Like Lockwood and Levy, he notes that art finance techniques have made art investment much more attractive, because it provides short term liquidity that was not available before. “By leveraging their artwork with a lease or a loan, people can create liquidity to take advantage of a broad range of financial opportunities, such as acquiring additional artwork; financing a business opportunity; refinancing a debt; or settling a divorce or estate taxes,” he says.

 

When arranging a transaction, Artemus’ team will inspect and appraise the artwork, considering liquidity, condition and quality, and price stability of the piece. The lease value of the artwork is determined as a percentage of the appraised value.

 

“With a sale-leaseback transaction, we typically purchase and lease the art up to a maximum of 50% of the appraised value,” says Autet. During the financing period, the art is fully insured and the client has the right to repurchase the artwork at any time.

 

Key tips

 

If you are considering releasing the value of items in your collection, it makes sense to ensure you are in the best possible position to demonstrate the value of the work.
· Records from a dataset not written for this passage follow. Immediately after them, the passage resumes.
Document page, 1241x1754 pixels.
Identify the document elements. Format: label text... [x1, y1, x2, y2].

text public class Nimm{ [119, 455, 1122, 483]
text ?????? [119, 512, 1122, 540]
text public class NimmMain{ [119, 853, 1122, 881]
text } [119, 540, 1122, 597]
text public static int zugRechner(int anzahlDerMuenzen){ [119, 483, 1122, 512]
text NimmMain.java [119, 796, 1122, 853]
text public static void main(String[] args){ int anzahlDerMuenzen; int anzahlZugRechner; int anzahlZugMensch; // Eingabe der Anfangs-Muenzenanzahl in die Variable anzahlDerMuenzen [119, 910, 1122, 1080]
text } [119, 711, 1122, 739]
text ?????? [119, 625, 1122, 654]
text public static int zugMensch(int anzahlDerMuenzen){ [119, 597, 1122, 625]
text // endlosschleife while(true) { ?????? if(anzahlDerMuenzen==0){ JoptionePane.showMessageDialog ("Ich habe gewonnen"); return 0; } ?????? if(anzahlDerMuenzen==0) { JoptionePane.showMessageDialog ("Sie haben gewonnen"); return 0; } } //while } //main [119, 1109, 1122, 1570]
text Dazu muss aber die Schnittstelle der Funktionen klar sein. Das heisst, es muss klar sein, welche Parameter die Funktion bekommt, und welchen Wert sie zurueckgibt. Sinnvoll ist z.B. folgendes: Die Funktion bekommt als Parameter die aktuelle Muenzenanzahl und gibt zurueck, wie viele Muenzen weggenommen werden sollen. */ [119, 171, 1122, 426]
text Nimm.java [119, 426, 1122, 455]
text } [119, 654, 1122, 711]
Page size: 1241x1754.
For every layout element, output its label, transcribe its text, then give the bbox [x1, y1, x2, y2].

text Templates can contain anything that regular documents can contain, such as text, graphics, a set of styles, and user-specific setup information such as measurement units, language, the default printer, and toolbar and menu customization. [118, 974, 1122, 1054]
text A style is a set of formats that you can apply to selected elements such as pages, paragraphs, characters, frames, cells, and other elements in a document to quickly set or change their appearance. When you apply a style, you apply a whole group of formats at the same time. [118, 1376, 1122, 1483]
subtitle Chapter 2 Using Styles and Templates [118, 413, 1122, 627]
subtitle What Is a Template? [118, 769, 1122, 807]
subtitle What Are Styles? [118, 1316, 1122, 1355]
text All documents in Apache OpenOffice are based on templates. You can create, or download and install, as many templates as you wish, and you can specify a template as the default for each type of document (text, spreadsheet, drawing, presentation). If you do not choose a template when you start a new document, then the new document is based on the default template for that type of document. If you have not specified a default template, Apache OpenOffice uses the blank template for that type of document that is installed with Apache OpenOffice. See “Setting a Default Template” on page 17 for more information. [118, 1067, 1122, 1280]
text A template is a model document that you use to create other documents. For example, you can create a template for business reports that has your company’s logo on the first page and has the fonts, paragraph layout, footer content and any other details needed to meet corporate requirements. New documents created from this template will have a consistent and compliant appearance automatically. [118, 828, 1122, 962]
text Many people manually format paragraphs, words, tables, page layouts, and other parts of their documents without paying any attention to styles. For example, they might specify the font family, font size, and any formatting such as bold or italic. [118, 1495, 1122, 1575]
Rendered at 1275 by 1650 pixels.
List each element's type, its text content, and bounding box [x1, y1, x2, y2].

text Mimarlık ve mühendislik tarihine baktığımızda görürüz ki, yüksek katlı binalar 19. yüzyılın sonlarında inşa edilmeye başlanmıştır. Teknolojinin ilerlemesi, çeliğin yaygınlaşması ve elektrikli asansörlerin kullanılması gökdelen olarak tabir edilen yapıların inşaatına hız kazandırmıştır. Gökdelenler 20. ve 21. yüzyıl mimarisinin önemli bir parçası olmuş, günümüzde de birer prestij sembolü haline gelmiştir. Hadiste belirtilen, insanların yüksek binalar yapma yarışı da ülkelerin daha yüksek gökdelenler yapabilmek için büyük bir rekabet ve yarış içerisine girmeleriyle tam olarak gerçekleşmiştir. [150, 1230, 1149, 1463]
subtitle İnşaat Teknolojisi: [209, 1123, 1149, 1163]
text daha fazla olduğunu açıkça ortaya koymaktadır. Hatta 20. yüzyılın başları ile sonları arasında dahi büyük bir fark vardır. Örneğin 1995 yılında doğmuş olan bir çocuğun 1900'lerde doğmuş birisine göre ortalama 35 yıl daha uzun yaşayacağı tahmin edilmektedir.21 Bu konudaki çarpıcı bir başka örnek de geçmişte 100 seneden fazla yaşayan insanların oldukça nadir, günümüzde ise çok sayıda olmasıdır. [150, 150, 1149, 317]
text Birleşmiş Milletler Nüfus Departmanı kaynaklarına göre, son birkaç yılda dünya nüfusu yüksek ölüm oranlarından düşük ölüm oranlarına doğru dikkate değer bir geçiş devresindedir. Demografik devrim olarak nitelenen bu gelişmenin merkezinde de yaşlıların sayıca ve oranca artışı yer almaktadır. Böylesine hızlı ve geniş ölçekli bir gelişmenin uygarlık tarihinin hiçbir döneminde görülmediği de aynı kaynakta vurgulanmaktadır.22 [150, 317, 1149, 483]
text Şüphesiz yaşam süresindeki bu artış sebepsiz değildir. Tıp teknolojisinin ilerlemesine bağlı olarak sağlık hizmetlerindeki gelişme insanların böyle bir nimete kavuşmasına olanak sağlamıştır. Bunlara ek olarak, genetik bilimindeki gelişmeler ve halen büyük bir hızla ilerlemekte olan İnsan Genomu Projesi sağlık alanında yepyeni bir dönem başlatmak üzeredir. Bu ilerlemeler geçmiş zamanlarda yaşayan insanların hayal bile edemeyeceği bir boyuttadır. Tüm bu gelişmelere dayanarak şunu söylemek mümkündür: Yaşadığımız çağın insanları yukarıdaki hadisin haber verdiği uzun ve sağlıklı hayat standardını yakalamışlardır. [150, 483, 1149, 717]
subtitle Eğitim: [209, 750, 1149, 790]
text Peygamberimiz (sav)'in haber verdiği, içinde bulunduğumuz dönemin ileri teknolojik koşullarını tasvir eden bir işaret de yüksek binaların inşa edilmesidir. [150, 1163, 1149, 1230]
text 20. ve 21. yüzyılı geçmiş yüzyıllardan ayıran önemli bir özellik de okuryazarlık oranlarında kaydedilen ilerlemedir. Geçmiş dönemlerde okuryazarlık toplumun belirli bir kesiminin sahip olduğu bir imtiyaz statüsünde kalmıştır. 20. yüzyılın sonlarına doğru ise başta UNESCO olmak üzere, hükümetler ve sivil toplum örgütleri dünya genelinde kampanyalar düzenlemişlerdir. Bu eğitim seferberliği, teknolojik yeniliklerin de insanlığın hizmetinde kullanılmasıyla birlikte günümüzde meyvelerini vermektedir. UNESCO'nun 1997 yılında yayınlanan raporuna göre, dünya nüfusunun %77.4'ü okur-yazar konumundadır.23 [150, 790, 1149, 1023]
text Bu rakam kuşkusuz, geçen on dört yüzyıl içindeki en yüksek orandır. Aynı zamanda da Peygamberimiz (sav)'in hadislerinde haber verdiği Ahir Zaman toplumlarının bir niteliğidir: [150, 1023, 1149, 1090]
“Paperwork is always a key piece to the lending puzzle and I would suggest getting up to date valuation reports on your collection,” says Lockwood. A tool such as ARTIST PROFILES, which allows users to follow the popularity of tens of thousands of artists, could prove a very useful solution for doing so.

 

 

“This aids us in our process of appraisal and due diligence. Usually, when a client comes to Borro they are wanting speed and we require certain documentation to work quickly. With regards to collateral, Borro can look at anything from a 16th century masterpiece up to a postmodern contemporary work. However, a piece of blue chip art that was purchased at a major auction house can be easier to leverage than a piece that was inherited 50 years ago with little to no paperwork.” Ultimately, the growth of art-secured lending is transforming the way in which the value of an art collection can be leveraged, truly putting art on a par with other investment options. Autet sums it up:

 

“Art-secured financing turns a passive asset into money that can be actively invested into other assets with high expected returns.” It’s a solution that looks set to bring greater liquidity into the art market for many years to come.